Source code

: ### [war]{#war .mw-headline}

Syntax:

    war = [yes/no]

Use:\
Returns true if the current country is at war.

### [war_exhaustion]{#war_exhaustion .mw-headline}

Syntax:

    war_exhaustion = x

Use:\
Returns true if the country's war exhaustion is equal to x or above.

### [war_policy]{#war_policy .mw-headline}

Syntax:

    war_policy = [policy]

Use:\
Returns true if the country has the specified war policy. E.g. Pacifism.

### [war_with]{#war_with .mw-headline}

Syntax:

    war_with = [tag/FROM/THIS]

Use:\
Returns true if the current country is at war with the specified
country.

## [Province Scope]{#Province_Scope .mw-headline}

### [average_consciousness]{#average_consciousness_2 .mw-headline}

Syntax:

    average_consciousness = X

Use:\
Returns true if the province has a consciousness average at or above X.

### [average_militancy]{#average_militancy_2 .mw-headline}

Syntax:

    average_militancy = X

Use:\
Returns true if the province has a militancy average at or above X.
◇ ◇ ◇ ◇
Could you reproduce all of the entries exactly as they appear?

Source code

: ### [war]{#war .mw-headline}

Syntax:

    war = [yes/no]

Use:\
Returns true if the current country is at war.

### [war_exhaustion]{#war_exhaustion .mw-headline}

Syntax:

    war_exhaustion = x

Use:\
Returns true if the country's war exhaustion is equal to x or above.

### [war_policy]{#war_policy .mw-headline}

Syntax:

    war_policy = [policy]

Use:\
Returns true if the country has the specified war policy. E.g. Pacifism.

### [war_with]{#war_with .mw-headline}

Syntax:

    war_with = [tag/FROM/THIS]

Use:\
Returns true if the current country is at war with the specified
country.

## [Province Scope]{#Province_Scope .mw-headline}

### [average_consciousness]{#average_consciousness_2 .mw-headline}

Syntax:

    average_consciousness = X

Use:\
Returns true if the province has a consciousness average at or above X.

### [average_militancy]{#average_militancy_2 .mw-headline}

Syntax:

    average_militancy = X

Use:\
Returns true if the province has a militancy average at or above X.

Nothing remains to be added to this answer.